The present findings have important value for the prevention and management of CVD among patients with hypertension. Currently, the CVAI is widely used clinically as a surrogate indicator of visceral obesity, further refining the assessment of CVD risk. More attention should be given to the long-term hazards associated with the cumulative exposure and long duration of high CVAI values, rather than focusing on only a single CVAI measurement during routine clinical evaluation. Using data from electronic medical records, CVAI values were automatically generated from traditional indicators, and we utilized repeated measurement data at different time points to capture the dynamic cumulative changes. Thus, measures for implementing electronic medical record information management and popularizing personal dynamic monitoring devices will provide future directions for the primary prevention of CVD. Importantly, considering that the lifetime CVD risk depends on early cumulative exposure to risk factors, identification of high-risk individuals and timely intervention to reduce cardiovascular symptoms and events has relevant practical implications.

This study has some notable strengths. First, the data used in this research were obtained from a large, longitudinal, and well-designed cohort to evaluate the association between cumulative CVAI exposure and its time course on the risk of developing adverse outcomes among patients with hypertension. Moreover, the Kailuan Study adopted a standardized protocol for multiple potential confounders, including anthropometric measurements, lifestyle behaviors, and laboratory indicators, to ensure the quality of data collection.

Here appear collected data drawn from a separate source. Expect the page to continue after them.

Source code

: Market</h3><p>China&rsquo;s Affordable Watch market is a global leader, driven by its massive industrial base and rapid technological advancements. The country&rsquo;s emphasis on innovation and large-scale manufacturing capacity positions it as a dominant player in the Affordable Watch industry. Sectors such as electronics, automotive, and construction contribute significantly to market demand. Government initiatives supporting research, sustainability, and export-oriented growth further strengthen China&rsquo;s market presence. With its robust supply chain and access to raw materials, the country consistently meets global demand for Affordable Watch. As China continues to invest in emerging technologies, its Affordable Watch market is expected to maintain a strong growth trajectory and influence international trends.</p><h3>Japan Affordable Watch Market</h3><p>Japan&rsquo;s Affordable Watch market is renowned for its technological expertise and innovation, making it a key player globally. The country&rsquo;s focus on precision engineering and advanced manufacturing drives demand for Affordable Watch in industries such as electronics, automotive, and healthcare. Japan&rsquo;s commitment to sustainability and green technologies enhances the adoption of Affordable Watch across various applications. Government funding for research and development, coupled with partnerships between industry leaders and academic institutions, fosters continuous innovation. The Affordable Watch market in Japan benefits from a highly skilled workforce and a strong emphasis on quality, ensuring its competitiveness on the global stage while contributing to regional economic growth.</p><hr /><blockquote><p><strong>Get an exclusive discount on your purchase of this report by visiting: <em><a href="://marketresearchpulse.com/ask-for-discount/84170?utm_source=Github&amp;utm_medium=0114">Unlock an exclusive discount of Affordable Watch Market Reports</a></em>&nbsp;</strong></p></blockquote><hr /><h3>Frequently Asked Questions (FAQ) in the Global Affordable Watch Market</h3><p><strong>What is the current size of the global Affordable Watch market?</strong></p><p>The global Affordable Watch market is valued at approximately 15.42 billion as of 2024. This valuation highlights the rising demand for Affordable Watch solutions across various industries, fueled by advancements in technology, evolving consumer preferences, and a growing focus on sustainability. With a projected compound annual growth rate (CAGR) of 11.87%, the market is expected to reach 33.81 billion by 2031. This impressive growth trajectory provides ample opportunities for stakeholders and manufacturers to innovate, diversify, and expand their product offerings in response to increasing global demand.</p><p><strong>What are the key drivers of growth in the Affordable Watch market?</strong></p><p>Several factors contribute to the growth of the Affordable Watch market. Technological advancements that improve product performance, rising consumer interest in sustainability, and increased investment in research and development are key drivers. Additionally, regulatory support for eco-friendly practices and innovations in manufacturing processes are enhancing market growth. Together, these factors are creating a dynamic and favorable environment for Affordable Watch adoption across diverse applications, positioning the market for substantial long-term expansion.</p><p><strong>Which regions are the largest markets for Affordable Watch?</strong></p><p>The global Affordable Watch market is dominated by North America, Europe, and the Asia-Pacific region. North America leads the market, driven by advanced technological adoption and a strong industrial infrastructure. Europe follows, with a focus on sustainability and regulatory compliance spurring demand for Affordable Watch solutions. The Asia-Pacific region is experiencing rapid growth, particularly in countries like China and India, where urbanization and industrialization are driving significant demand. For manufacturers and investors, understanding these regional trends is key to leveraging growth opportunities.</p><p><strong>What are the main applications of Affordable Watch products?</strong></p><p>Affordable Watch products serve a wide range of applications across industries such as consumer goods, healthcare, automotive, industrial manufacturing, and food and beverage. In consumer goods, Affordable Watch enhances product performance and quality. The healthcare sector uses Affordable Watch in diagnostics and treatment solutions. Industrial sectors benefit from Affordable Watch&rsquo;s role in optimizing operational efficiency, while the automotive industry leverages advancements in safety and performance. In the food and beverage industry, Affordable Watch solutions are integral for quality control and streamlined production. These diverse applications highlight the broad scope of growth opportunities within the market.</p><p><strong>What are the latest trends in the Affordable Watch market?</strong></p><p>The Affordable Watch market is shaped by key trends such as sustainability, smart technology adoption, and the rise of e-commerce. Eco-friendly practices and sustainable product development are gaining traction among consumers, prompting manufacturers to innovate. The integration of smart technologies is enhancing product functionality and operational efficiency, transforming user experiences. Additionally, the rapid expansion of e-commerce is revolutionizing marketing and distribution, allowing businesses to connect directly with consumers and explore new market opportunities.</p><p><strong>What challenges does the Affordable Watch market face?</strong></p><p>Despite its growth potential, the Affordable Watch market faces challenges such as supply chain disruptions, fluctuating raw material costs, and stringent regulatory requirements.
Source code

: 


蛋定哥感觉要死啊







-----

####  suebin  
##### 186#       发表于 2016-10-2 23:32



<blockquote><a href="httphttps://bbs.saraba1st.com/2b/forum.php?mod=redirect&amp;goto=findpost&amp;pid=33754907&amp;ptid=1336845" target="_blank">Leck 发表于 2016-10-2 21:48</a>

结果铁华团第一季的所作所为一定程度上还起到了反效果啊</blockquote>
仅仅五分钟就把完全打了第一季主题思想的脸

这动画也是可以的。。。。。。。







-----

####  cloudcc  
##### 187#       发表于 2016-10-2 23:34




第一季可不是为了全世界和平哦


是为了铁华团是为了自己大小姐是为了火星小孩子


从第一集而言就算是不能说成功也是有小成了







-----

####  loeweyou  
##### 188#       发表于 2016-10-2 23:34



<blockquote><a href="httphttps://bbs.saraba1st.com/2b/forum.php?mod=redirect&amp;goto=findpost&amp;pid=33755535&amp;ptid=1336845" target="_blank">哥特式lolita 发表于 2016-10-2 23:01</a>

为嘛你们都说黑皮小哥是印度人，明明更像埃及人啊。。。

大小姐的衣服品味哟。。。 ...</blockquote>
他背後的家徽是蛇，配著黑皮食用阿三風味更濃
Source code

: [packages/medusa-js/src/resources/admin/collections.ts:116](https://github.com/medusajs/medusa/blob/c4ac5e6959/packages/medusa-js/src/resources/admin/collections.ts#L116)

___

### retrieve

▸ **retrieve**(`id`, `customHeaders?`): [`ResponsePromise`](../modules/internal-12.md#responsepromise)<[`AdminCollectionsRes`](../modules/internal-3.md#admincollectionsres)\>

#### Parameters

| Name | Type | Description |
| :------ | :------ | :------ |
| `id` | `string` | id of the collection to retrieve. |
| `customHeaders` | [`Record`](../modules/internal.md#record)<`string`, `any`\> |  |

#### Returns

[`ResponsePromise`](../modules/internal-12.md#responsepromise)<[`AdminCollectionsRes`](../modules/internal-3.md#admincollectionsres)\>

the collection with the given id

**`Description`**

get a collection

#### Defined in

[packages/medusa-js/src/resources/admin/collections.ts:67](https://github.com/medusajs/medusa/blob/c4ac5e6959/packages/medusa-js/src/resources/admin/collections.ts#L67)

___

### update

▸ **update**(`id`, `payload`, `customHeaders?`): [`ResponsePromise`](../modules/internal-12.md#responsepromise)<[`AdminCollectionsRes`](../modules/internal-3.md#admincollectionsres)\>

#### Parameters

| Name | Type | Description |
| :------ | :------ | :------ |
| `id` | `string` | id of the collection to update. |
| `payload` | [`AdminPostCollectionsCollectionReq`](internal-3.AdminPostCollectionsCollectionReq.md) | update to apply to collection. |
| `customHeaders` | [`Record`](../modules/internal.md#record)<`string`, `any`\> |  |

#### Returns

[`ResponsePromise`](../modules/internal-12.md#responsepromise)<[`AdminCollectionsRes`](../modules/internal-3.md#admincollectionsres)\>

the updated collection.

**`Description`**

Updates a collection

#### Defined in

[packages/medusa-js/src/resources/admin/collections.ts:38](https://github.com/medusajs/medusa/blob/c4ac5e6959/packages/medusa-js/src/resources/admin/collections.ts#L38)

Despite these strengths, there are still limitations in this research. First, although as much data as possible were collected for potential confounders, other relevant factors, such as environmental changes, were not considered owing to the limitations of the study design. Second, this study used an urban agglomeration from northern China as the research cohort; therefore, the results may not be completely generalizable to other populations. However, the homogeneity of the population in this study lends reliability to the results. Third, CVAI values may be subject to measurement bias. Additionally, MRI and CT, the gold-standard techniques for assessing visceral fat, were not used to verify coherence with the actual amount of visceral fat and the CVAI values owing to the large sample size and limited research funds.

Conclusions

In summary, this study implies that incident CVD risk relies on both high cumCVAI exposure, and even more so on the long-term duration of high CVAI exposure among patients with hypertension. Furthermore, this risk is considered to be regulated by the time course of CVAI accumulation (i.e., early exposure). Thus, close long-term monitoring of dynamic CVAI changes and early control of lipid metabolism could provide a theoretical basis for CVD event prevention among patients with hypertension. The current study suggests that the CVAI should be tightly controlled to achieve comprehensive cardiovascular benefit.